Required actions:
[1] Reproduce the passage of the growth hacking guide starting with "Growth hacking is a" and going on through "throughout the funnel.".
[2] According to the growth hacking guide, who coined the term "growth hacking," and in what year?
[3] Continue the growth hacking guide from where it stops.

Text block:
┄┄┄┄┄┄┄┄┄┄┄┄┄┄┄┄┄┄┄┄

Growth Hacking For Marketers: A Starter Guide 2022
This guide will walk you through everything you need to know to get started with growth hacking in marketing.
This guide will walk you through everything you need to know to get started with growth hacking in marketing.
Growth hacking is a set of cross-functional strategies and experimental campaigns that are focused on increasing user acquisition and retention rates as quickly and cost-effectively as possible. Growth hacking is known for its test-and-learn mindset, and encouraging almost rapid-fire experimentation to better engage users throughout the funnel.
The concept of growth hacking came about in the era of rapidly rising startups (it was Dropbox’s first marketer, Sean Ellis, who coined the term in 2010). This was right around when companies like Spotify, Airbnb, and Uber were becoming Silicon Valley canon with their monumental growth.
Growth hacking has become its own unique discipline, branching off from traditional marketing methods. First, growth hacking is more holistic. While traditional marketing is concerned with user acquisition and driving brand awareness, growth hacking looks at the entire customer experience.
Growth hackers often form “tiger teams” with colleagues from product, customer support, design, engineering, etc., to implement more innovative and resourceful strategies for customer acquisition and retention. The goal is to compound growth by increasing customer lifetime value, capitalizing on cross- and upsell opportunities, and continuing to hone the business’s unique differentiators to edge out the competition (as just a few examples).

┄┄┄┄┄┄┄┄┄┄┄┄┄┄┄┄┄┄┄┄

Dataset records:
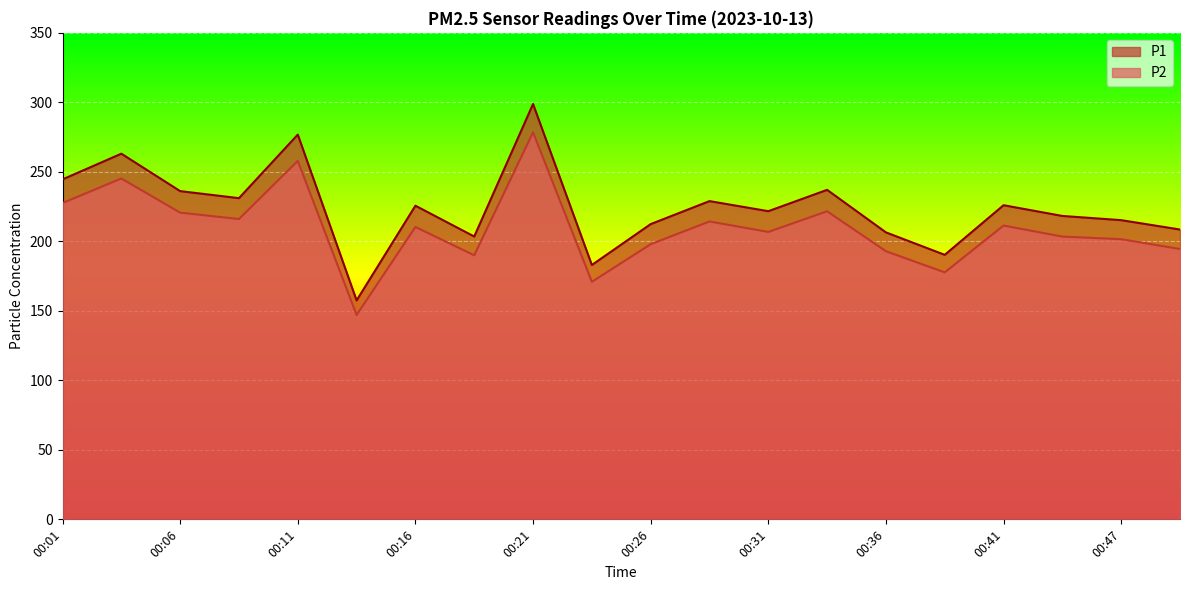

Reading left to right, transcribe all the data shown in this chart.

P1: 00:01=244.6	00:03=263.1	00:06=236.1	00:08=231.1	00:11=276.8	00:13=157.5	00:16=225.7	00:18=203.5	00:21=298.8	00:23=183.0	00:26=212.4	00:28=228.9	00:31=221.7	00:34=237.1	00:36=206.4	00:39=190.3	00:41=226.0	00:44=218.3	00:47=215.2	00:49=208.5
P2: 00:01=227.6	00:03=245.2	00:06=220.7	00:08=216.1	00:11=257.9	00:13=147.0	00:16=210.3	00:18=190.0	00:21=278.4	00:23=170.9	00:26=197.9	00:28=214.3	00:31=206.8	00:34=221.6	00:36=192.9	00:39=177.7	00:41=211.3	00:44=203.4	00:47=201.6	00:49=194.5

┄┄┄┄┄┄┄┄┄┄┄┄┄┄┄┄┄┄┄┄

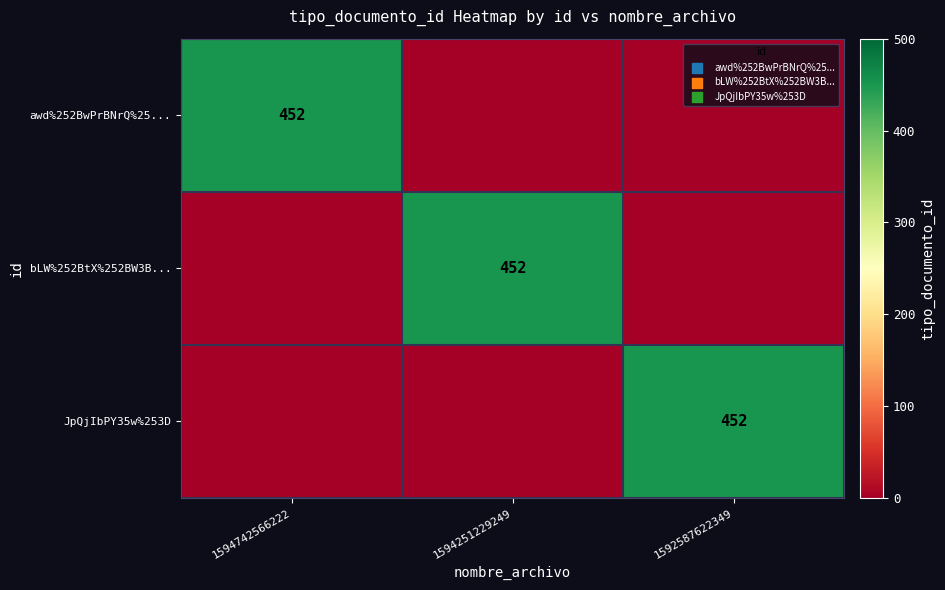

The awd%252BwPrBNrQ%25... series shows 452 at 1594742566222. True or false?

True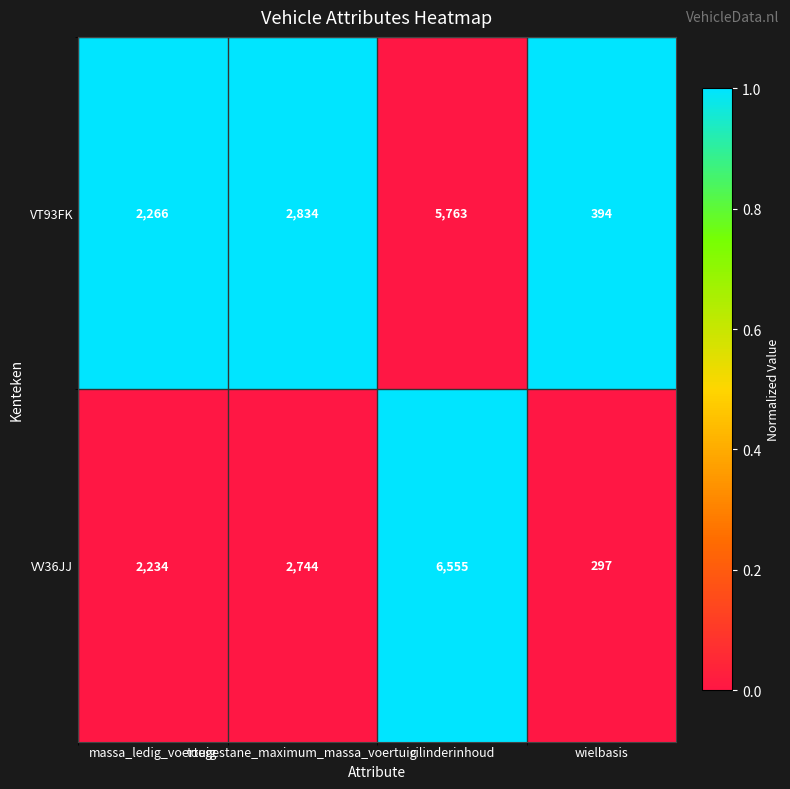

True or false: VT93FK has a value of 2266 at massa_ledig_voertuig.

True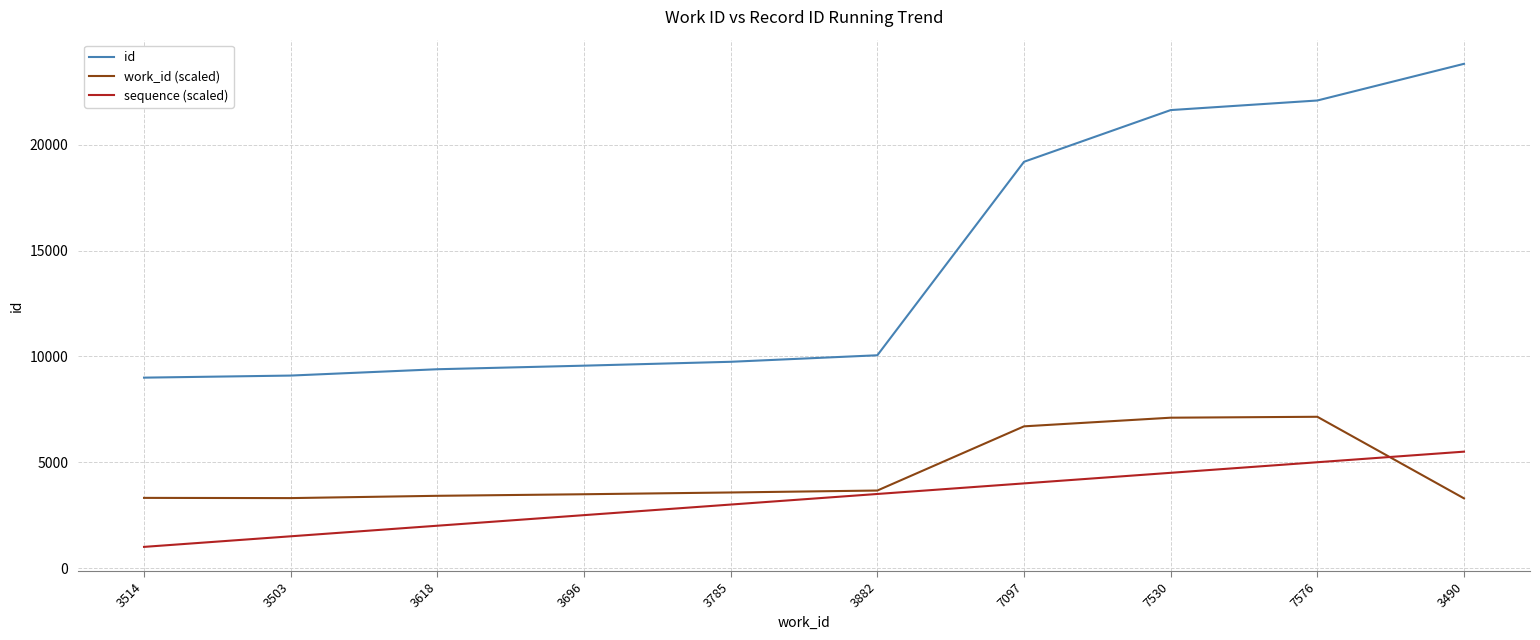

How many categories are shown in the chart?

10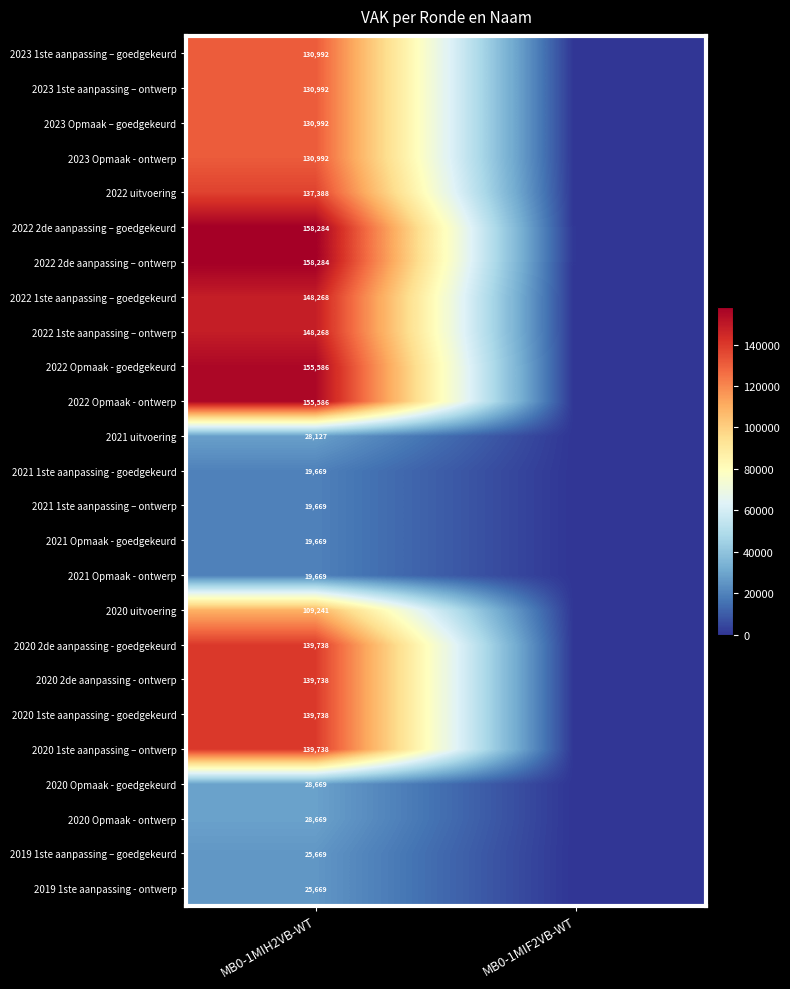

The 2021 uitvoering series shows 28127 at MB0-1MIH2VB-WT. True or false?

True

┄┄┄┄┄┄┄┄┄┄┄┄┄┄┄┄┄┄┄┄

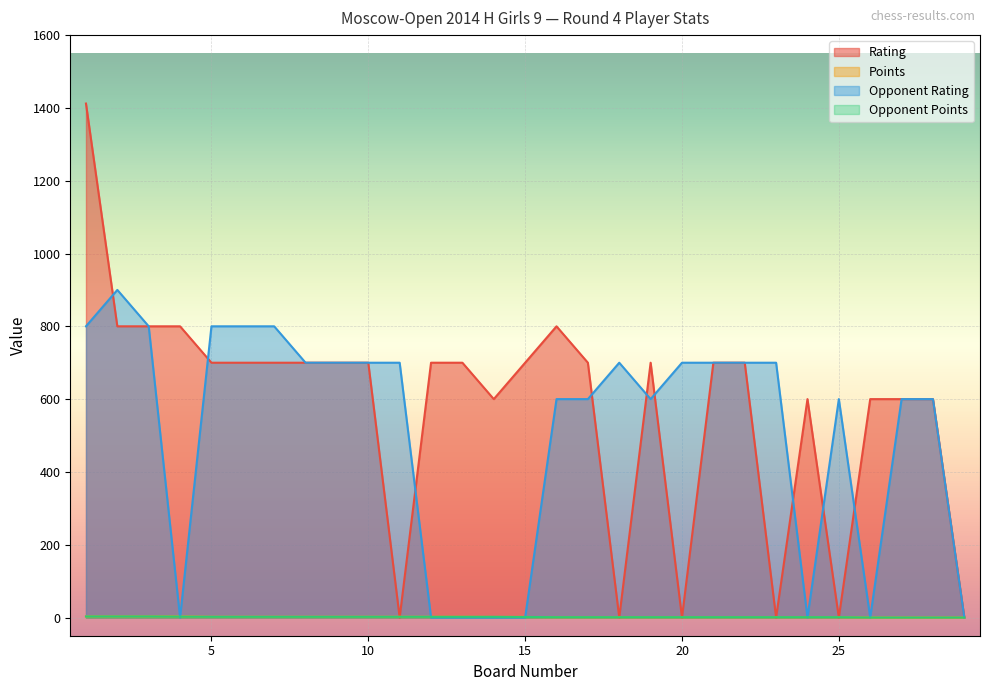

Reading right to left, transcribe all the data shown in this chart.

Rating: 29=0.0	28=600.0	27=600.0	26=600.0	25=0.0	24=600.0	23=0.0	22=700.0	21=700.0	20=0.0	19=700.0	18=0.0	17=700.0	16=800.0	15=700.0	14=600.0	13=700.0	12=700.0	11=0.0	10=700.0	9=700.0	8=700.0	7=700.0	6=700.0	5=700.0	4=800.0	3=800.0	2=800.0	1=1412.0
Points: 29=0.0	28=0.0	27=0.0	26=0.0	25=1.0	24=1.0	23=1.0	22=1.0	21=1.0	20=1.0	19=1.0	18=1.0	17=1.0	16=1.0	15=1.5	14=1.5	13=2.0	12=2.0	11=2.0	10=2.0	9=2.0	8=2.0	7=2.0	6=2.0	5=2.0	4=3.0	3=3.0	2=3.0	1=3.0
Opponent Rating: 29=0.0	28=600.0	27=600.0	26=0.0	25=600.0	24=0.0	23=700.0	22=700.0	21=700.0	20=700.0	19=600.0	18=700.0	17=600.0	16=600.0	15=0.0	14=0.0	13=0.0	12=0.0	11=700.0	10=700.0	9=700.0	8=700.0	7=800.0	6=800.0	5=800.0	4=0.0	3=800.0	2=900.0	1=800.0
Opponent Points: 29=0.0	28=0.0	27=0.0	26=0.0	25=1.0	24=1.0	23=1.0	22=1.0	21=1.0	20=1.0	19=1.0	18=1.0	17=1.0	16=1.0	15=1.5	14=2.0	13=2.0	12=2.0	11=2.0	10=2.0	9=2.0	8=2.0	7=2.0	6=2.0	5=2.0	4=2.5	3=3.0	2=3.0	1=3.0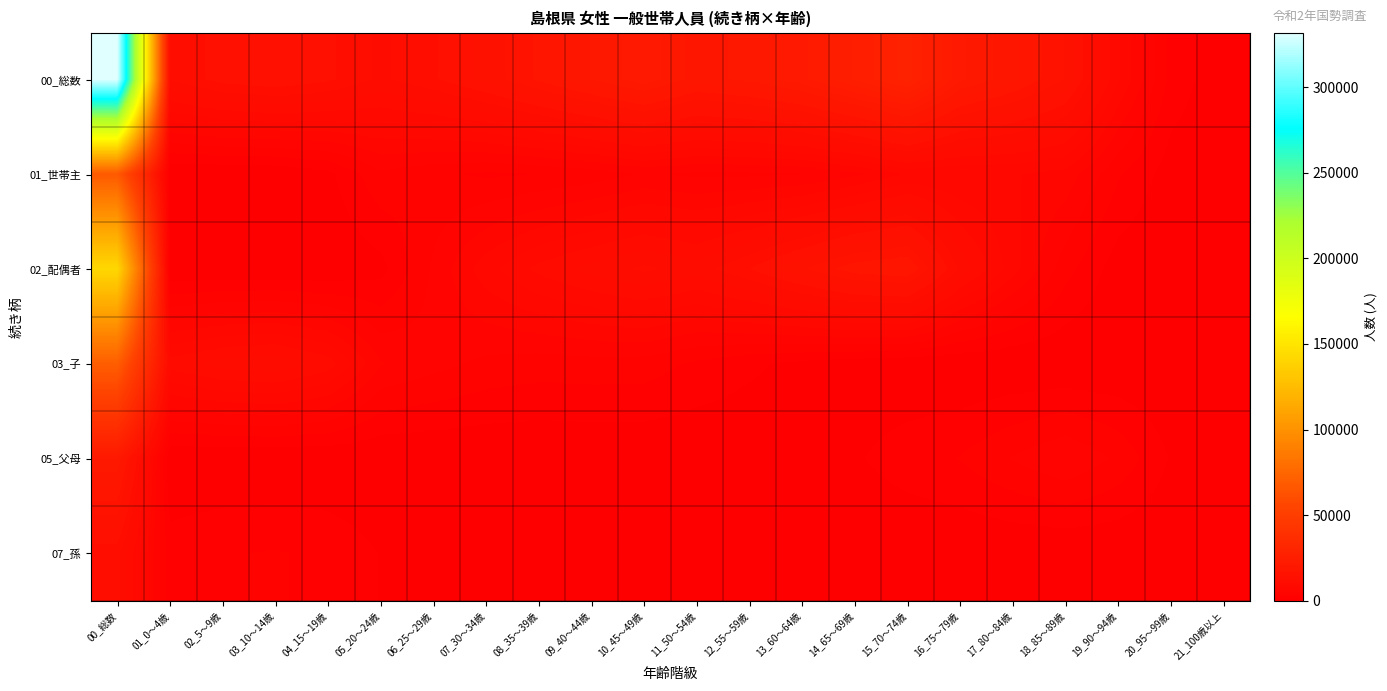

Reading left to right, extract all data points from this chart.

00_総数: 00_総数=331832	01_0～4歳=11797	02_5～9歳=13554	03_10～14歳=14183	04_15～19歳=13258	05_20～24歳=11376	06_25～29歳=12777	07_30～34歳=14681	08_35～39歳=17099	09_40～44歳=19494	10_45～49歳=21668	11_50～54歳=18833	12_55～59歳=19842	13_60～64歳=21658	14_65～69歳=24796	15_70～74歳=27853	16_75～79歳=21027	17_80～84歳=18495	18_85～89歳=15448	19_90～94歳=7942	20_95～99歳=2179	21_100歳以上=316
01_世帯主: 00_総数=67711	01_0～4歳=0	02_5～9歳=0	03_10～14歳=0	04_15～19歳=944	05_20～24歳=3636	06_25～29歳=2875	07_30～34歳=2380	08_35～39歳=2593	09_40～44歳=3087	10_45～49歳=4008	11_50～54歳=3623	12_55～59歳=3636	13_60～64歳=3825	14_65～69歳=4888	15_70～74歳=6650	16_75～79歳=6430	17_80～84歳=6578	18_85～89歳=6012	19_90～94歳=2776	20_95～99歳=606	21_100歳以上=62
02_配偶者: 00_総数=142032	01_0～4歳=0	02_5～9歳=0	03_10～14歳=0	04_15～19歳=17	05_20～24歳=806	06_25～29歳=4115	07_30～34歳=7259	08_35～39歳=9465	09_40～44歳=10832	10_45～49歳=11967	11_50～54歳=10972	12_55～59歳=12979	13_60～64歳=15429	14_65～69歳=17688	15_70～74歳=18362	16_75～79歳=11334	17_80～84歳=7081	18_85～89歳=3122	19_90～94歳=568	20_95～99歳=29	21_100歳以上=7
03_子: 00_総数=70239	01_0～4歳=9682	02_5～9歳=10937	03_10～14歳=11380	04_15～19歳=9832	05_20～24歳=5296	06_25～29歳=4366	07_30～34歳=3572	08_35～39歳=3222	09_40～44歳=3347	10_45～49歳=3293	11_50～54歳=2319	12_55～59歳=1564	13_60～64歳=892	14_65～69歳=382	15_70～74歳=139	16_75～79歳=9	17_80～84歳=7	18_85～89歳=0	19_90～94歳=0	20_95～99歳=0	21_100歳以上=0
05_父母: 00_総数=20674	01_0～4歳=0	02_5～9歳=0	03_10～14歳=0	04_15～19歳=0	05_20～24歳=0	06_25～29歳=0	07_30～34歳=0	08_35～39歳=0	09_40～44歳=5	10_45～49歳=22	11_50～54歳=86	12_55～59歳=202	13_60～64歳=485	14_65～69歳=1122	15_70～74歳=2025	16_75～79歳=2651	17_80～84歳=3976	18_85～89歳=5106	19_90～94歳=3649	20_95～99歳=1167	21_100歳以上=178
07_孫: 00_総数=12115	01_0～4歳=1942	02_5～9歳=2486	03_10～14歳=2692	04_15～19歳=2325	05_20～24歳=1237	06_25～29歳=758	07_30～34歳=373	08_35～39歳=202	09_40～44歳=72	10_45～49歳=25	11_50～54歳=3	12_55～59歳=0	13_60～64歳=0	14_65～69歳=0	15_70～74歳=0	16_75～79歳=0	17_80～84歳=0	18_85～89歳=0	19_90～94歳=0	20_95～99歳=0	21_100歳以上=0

┄┄┄┄┄┄┄┄┄┄┄┄┄┄┄┄┄┄┄┄

Exercise answers:
[1]
Growth hacking is a set of cross-functional strategies and experimental campaigns that are focused on increasing user acquisition and retention rates as quickly and cost-effectively as possible. Growth hacking is known for its test-and-learn mindset, and encouraging almost rapid-fire experimentation to better engage users throughout the funnel.

[2] Sean Ellis, Dropbox's first marketer, coined the term in 2010.

[3]
Because growth hacking prioritizes speed and frequent testing, it’s gotten a reputation for being a collection of unsustainable shortcuts. (This is why some people prefer to use the term growth marketing instead.) But, when done right, growth hacking is a data-driven and process-oriented strategy, using specific metrics to guide testing roadmaps and iterate on campaigns.
Growth hacking has become a sought-after strategy among both startups and longstanding enterprises that don’t want to be eclipsed on the S&P 500. Here are 5 examples of the business benefits tied to growth hacking.
Previously, growth may have been taken as a synonym for acquisition. But as we discussed earlier, there are multiple levers for growth in any organization (e.g. customer referrals, cross- and upsell opportunities, etc.). Collaborating across departments allows organizations to think more fluidly about how customers are experiencing their product or brand – and how to maximize the value of each customer relationship. In other words: it encourages everyone to adopt a growth mindset.
A growth mindset champions learning, creative problem-solving, calculated risks, and learning from failure. As Grace Bacon, VP of Growth Marketing at Showpad put it, “Growth is a stage or condition of increasing, developing, or maturing.” This mind frame of being open to improvement is linked to higher performance rates and greater enthusiasm among employees, as opposed to those with a fixed mindset who feel that skills are innate.
A central tenet of growth hacking is to test often, and test (just about) everything. In other words: there’s no room for assumptions when it comes to your strategy. One of the benefits of having a cross-functional team focused on growth is the ability to implement test ideas at a brisk pace.
As Morgan Brown, VP of Shopify, noted, “When growth arises out of marketing, the initial reaction is to hire more marketers, when, in fact, usually what marketing needs is engineering support, business analytics, and data science, or revenue ops to stitch together the MarTech stack in a way that makes sense of their data.”
Through testing, teams accumulate insights into their customer base: from how they navigate a website or app, to their preferred channels of communication. Being able to optimize customer experiences around these insights is what fuels growth at a faster rate.
Twitter’s testing roadmap confirms this. In 2011, after seeing stagnating growth, Twitter’s then VP of Product Satya Patel put a new plan into effect. Instead of running one test every other week, Twitter ramped up to 10 tests a week, and more than tripled their number of users in roughly two years (from 54 million in 2010 to 185 million by the end of 2012).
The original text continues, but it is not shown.